Die Weihnachtszeit, die eigentlich als Zeit der Freude und des Zusammenhalts gilt, wird für die neue Familie zu einer Bewährungsprobe. Jaiden, der sich zunächst verschlossen und distanziert zeigt, bringt sowohl Herausforderungen als auch unerwartete Momente der Verbundenheit mit sich. Schlußendlich rückt er damit raus, dass sein kleiner Bruder weit weg von ihm untergekommen ist und er ihn vermisst.
Diebstahl und angehende Romanze?
Ein weiterer Handlungsstrang dreht sich um einen Einbruch in die örtliche Kirche von Shipton Abbott. Neben gestohlenen Weihnachtsdekorationen wird auch die Statue der Jungfrau Maria aus der Krippe entwendet. PC Kelby Hartford, gespielt von Dylan Llewellyn, übernimmt die Ermittlungen in diesem Fall.

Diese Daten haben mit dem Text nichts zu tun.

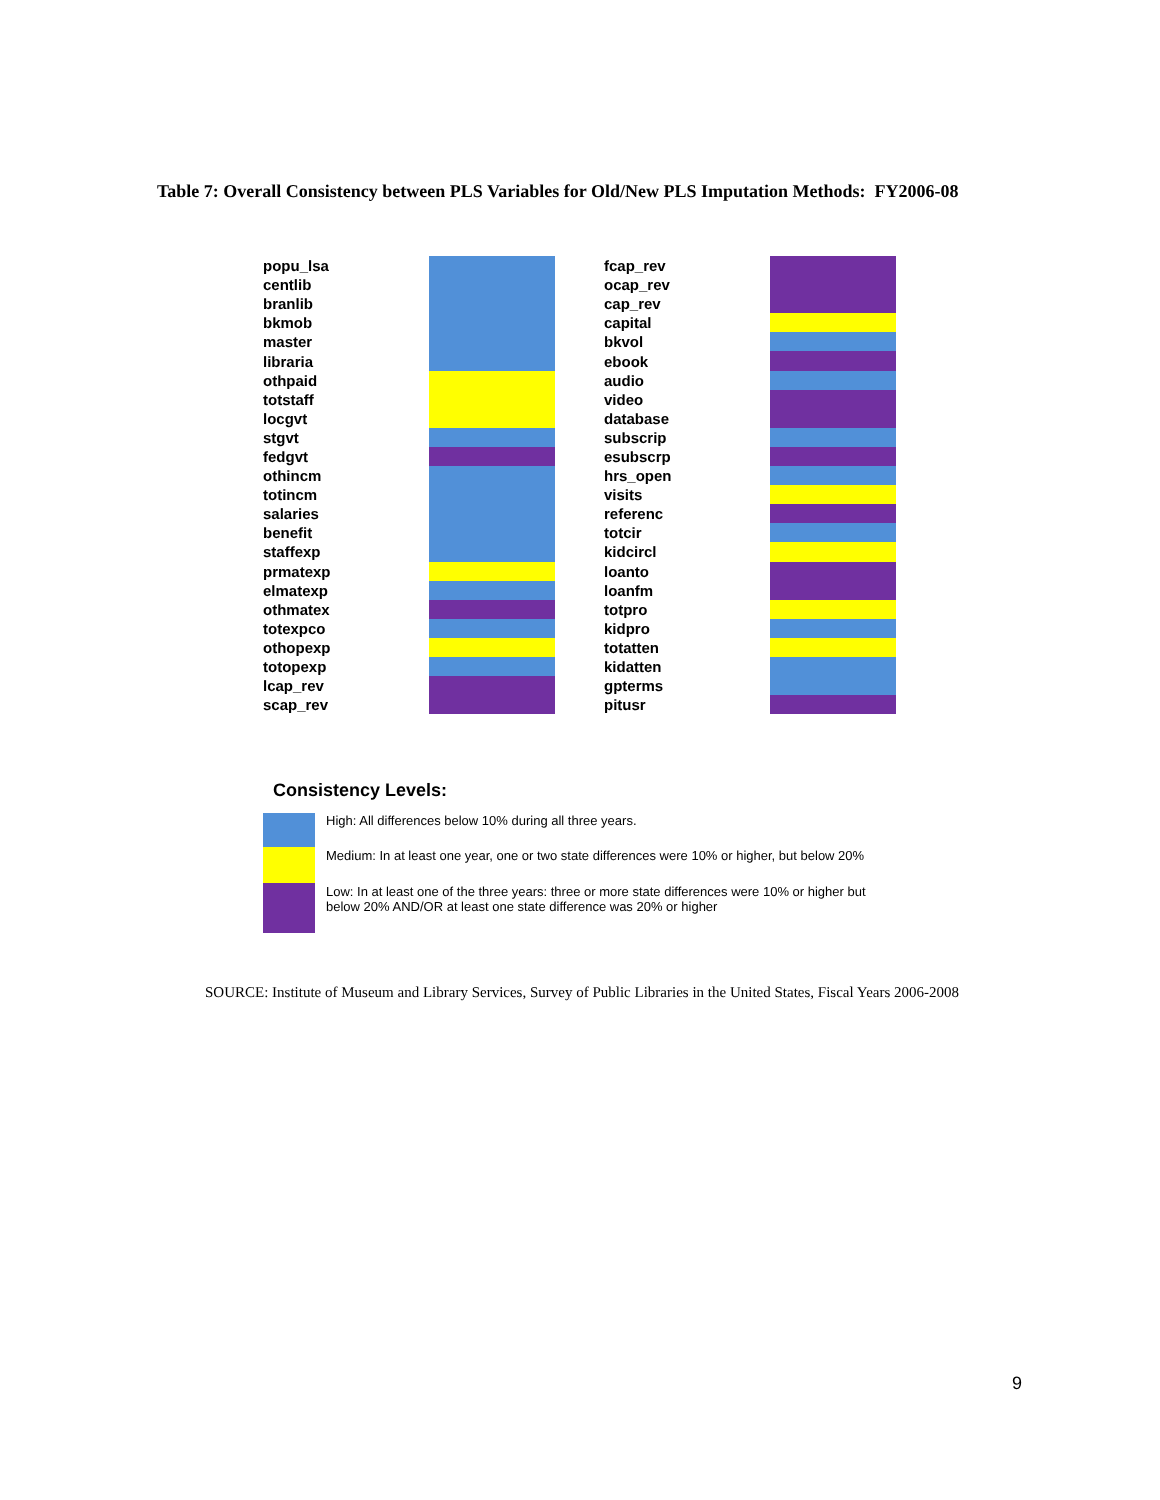Table 7: Overall Consistency between PLS Variables for Old/New PLS Imputation Methods: FY2006-08
| popu_lsa | |
| centlib | |
| branlib | |
| bkmob | |
| master | |
| libraria | |
| othpaid | |
| totstaff | |
| locgvt | |
| stgvt | |
| fedgvt | |
| othincm | |
| totincm | |
| salaries | |
| benefit | |
| staffexp | |
| prmatexp | |
| elmatexp | |
| othmatex | |
| totexpco | |
| othopexp | |
| totopexp | |
| lcap_rev | |
| scap_rev | |
| fcap_rev | |
| ocap_rev | |
| cap_rev | |
| capital | |
| bkvol | |
| ebook | |
| audio | |
| video | |
| database | |
| subscrip | |
| esubscrp | |
| hrs_open | |
| visits | |
| referenc | |
| totcir | |
| kidcircl | |
| loanto | |
| loanfm | |
| totpro | |
| kidpro | |
| totatten | |
| kidatten | |
| gpterms | |
| pitusr | |
Consistency Levels:
High: All differences below 10% during all three years.
Medium: In at least one year, one or two state differences were 10% or higher, but below 20%
Low: In at least one of the three years: three or more state differences were 10% or higher but
below 20% AND/OR at least one state difference was 20% or higher
SOURCE: Institute of Museum and Library Services, Survey of Public Libraries in the United States, Fiscal Years 2006-2008
9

Während er versucht, den Diebstahl aufzuklären, spürt er den sozialen Druck der Weihnachtszeit, die für viele eine Zeit der Freude, für ihn jedoch eine Zeit der beruflichen und persönlichen Anspannung ist. Außerdem scheint sich ein kleines Techtelmechtel zwischen Kelby und CS Charlie Woods anzudeuten.

Ein Ensemble in Höchstform
Die Episode zeichnet sich durch herausragende schauspielerische Leistungen aus. Kris Marshall überzeugt erneut als DI Humphrey Goodman, der mit seinem typischen Humor und seiner Einfühlsamkeit die Balance zwischen Ernsthaftigkeit und Leichtigkeit hält. Zahra Ahmadi bringt als Sergeant Esther Williams eine Mischung aus Pragmatismus und Mitgefühl ein, die ihre Figur sympathisch und glaubwürdig macht.
Sally Bretton glänzt als Martha Lloyd, die zwischen ihrer Rolle als Partnerin und der neuen Herausforderung als Pflegemutter ihren Weg meistert. Auch Austin Taylor, der den schüchternen Jaiden spielt, überzeugt mit einer sensiblen und berührenden Performance.

Ein mutiges und ambitioniertes Weihnachtsspecial
Die Weihnachtsfolge hat sich als eine der vielschichtigsten und emotionalsten Episoden der Serie erwiesen. Die Folge, die in der idyllischen Kulisse von Shipton Abbott spielt, verbindet auf geschickte Weise übernatürliche Elemente mit den alltäglichen Herausforderungen des Lebens. Dabei gelingt es der Serie, sowohl Mystery-Fans als auch Zuschauer, die nach emotionalen Tiefgängen suchen, abzuholen.
Fazit
Das Weihnachtsspecial 2024 hat den Autor in vielerlei Hinsicht beeindruckt, aber auch einige Fragen aufgeworfen. Was besonders positiv auffiel, war die emotionale Tiefe, mit der die Serie die Themen Trauer und Pflegeelternschaft angeht. Die Darstellung von Bob Hollands Verlust und seine geisterhaften Visionen seiner verstorbenen Frau Linda war schon sehr bewegend.
Auch die Nebenhandlung um Humphrey und Martha als Pflegeeltern kam gut an. Die Serie zeigt die Herausforderungen, die mit der Aufnahme eines Pflegekindes einhergehen, ohne dabei ins Klischeehafte abzurutschen. Die Beziehung zwischen Humphrey, Martha und Jaiden wurde mit viel Feingefühl dargestellt, und die Entwicklung des schüchternen, introvertierten Jaiden war einer der emotionalsten Aspekte der Episode. Austin Taylors Darstellung des Teenagers war schon ziemlich authentisch.
Ein Punkt, der so garnicht in die Folge passte, war die Auflösung des Hauptfalles um Bobs Visionen. Zwar war die Idee, Trauer und übernatürliche Elemente zu verbinden, interessant, aber die Lösung des Rätsels wirkte irgendwie etwas zu konstruiert und wenig überzeugend.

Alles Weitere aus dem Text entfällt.